→ Activity: After going through the data, give the number of lines that contain the word "with" as your sole answer.

Page-level text extractions:
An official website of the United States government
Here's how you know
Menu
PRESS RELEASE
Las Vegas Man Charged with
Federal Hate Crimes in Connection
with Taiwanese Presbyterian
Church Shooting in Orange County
--
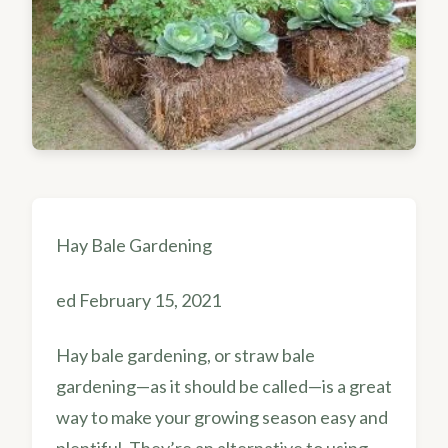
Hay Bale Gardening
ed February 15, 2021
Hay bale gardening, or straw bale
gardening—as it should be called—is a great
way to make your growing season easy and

→ Result of this task: 2